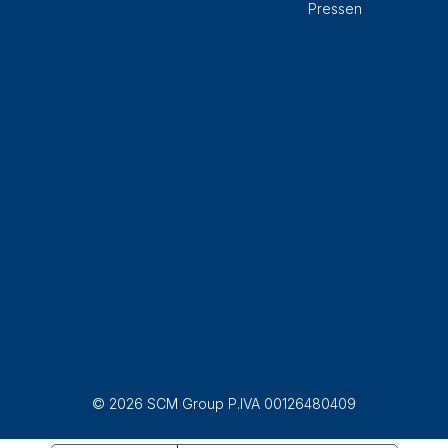
Pressen
© 2026 SCM Group P.IVA 00126480409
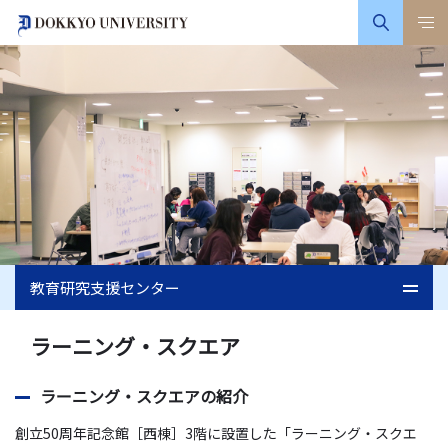
教育研究支援センター
ラーニング・スクエア
ラーニング・スクエアの紹介
創立50周年記念館［西棟］3階に設置した「ラーニング・スクエ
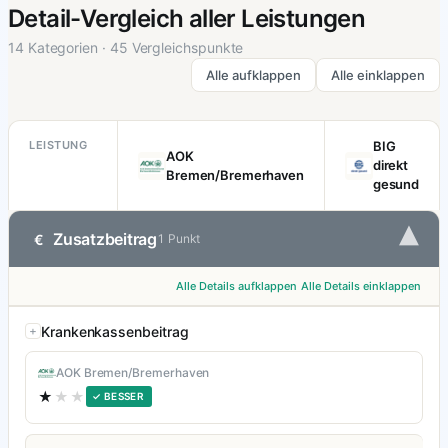
Detail-Vergleich aller Leistungen
14 Kategorien · 45 Vergleichspunkte
Alle aufklappen
Alle einklappen
LEISTUNG
BIG
AOK
direkt
Bremen/Bremerhaven
gesund
▾
Zusatzbeitrag
€
1 Punkt
Alle Details aufklappen
Alle Details einklappen
Krankenkassenbeitrag
AOK Bremen/Bremerhaven
★
★★
✓ BESSER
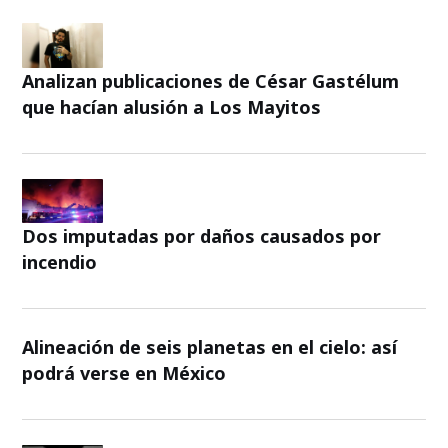
Analizan publicaciones de César Gastélum
que hacían alusión a Los Mayitos
Dos imputadas por daños causados por
incendio
Alineación de seis planetas en el cielo: así
podrá verse en México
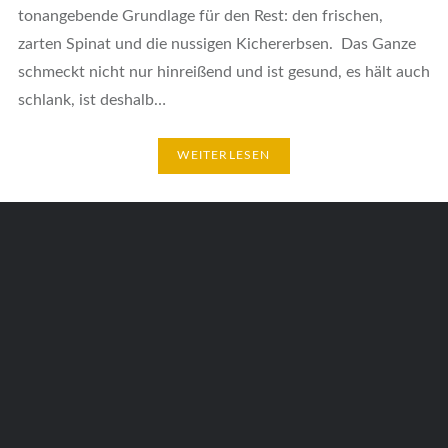
tonangebende Grundlage für den Rest: den frischen,
zarten Spinat und die nussigen Kichererbsen. Das Ganze
schmeckt nicht nur hinreißend und ist gesund, es hält auch
schlank, ist deshalb…
WEITERLESEN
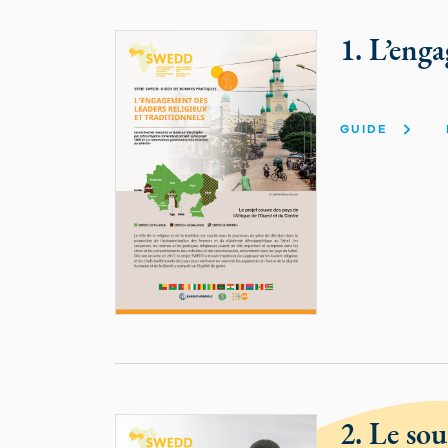
1. L’enga
GUIDE
2. Le sou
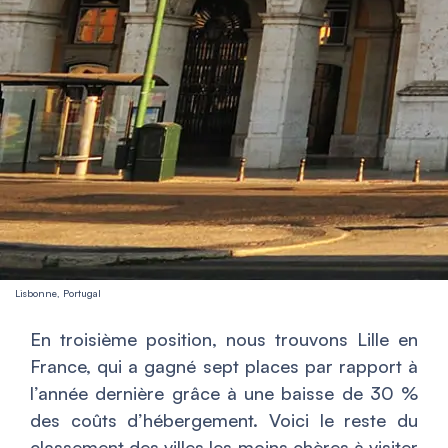
Lisbonne, Portugal
En troisième position, nous trouvons Lille en
France, qui a gagné sept places par rapport à
l’année dernière grâce à une baisse de 30 %
des coûts d’hébergement. Voici le reste du
classement des villes les moins chères à visiter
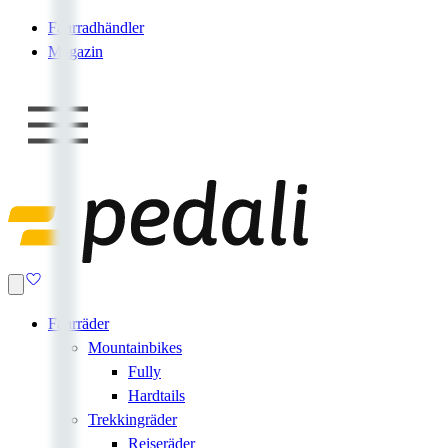
Fahrradhändler
Magazin
Fahrräder
Mountainbikes
Fully
Hardtails
Trekkingräder
Reiseräder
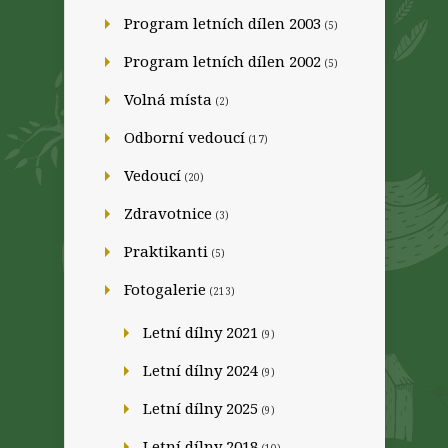
Program letních dílen 2003
(5)
Program letních dílen 2002
(5)
Volná místa
(2)
Odborní vedoucí
(17)
Vedoucí
(20)
Zdravotnice
(3)
Praktikanti
(5)
Fotogalerie
(213)
Letní dílny 2021
(9)
Letní dílny 2024
(9)
Letní dílny 2025
(9)
Letní dílny 2018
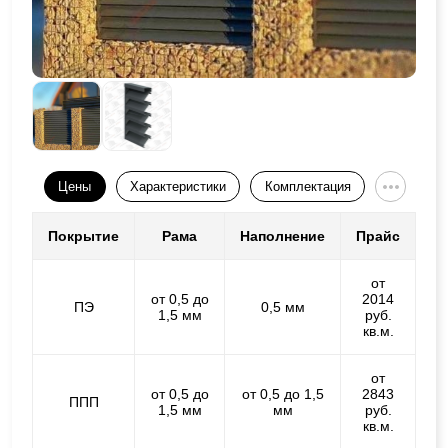
Цены
Характеристики
Комплектация
Покрытие
Рама
Наполнение
Прайс
от
от 0,5 до
2014
ПЭ
0,5 мм
1,5 мм
руб.
кв.м.
от
от 0,5 до
от 0,5 до 1,5
2843
ППП
1,5 мм
мм
руб.
кв.м.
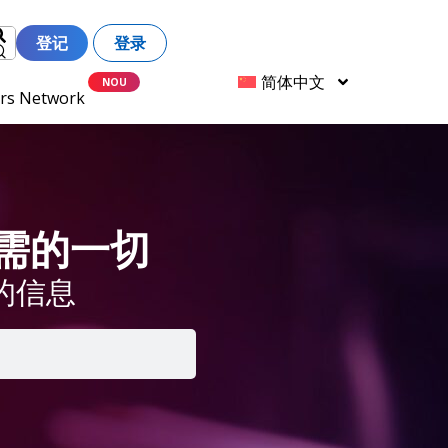
登记
登录
简体中文
ers Network
 所需的一切
的信息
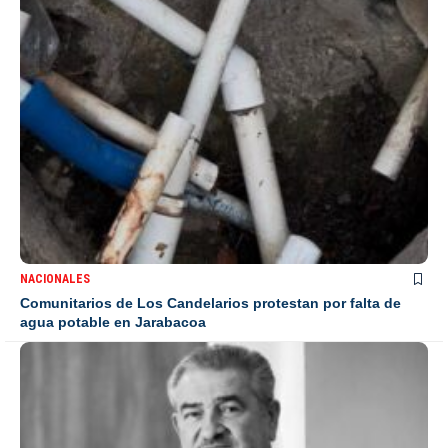
NACIONALES
Comunitarios de Los Candelarios protestan por falta de
agua potable en Jarabacoa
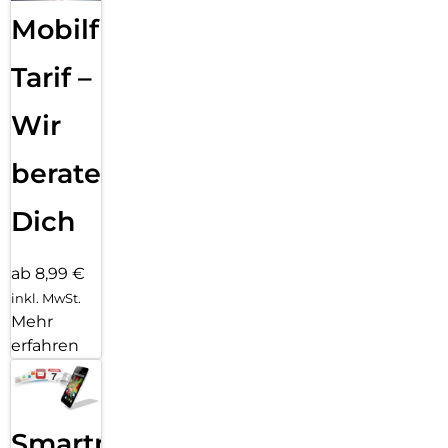
Mobilfunk
Tarif –
Wir
beraten
Dich
ab 8,99 €
inkl. MwSt.
Mehr
erfahren
Smartphone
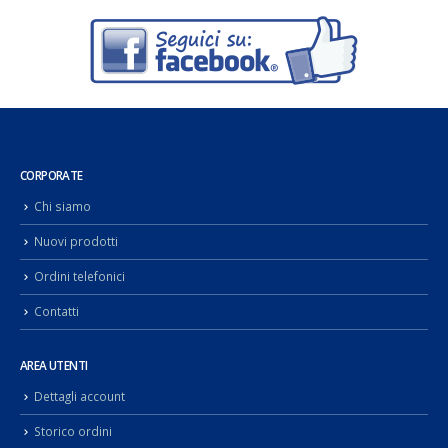
CORPORATE
Chi siamo
Nuovi prodotti
Ordini telefonici
Contatti
AREA UTENTI
Dettagli account
Storico ordini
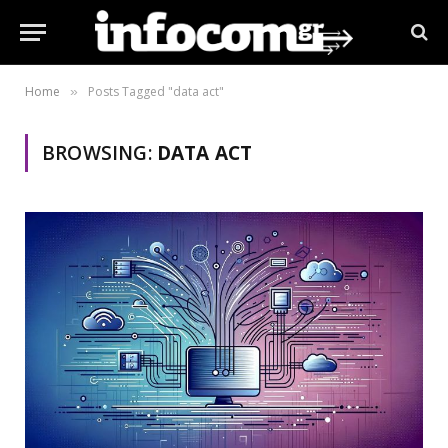
Home
Posts Tagged "data act"
»
BROWSING:
DATA ACT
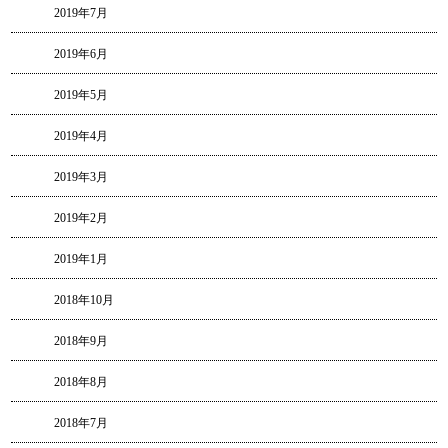
2019年7月
2019年6月
2019年5月
2019年4月
2019年3月
2019年2月
2019年1月
2018年10月
2018年9月
2018年8月
2018年7月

• • •

_Written task_
Can you format the records, from their start up to and including the line with "podrá verse en México", as a Markdown table with the columns Row and Line, numbering each line in Row, skipping blank lines, and leaving the pictures out?

_Solution below_
| Row | Line |
|---|---|
| 1 | Pressen |
| 2 | © 2026 SCM Group P.IVA 00126480409 |
| 3 | 教育研究支援センター |
| 4 | ラーニング・スクエア |
| 5 | ラーニング・スクエアの紹介 |
| 6 | 創立50周年記念館［西棟］3階に設置した「ラーニング・スクエ |
| 7 | Detail-Vergleich aller Leistungen |
| 8 | 14 Kategorien · 45 Vergleichspunkte |
| 9 | Alle aufklappen |
| 10 | Alle einklappen |
| 11 | LEISTUNG |
| 12 | BIG |
| 13 | AOK |
| 14 | direkt |
| 15 | Bremen/Bremerhaven |
| 16 | gesund |
| 17 | ▾ |
| 18 | Zusatzbeitrag |
| 19 | € |
| 20 | 1 Punkt |
| 21 | Alle Details aufklappen |
| 22 | Alle Details einklappen |
| 23 | Krankenkassenbeitrag |
| 24 | AOK Bremen/Bremerhaven |
| 25 | ★ |
| 26 | ★★ |
| 27 | ✓ BESSER |
| 28 | Analizan publicaciones de César Gastélum |
| 29 | que hacían alusión a Los Mayitos |
| 30 | Dos imputadas por daños causados por |
| 31 | incendio |
| 32 | Alineación de seis planetas en el cielo: así |
| 33 | podrá verse en México |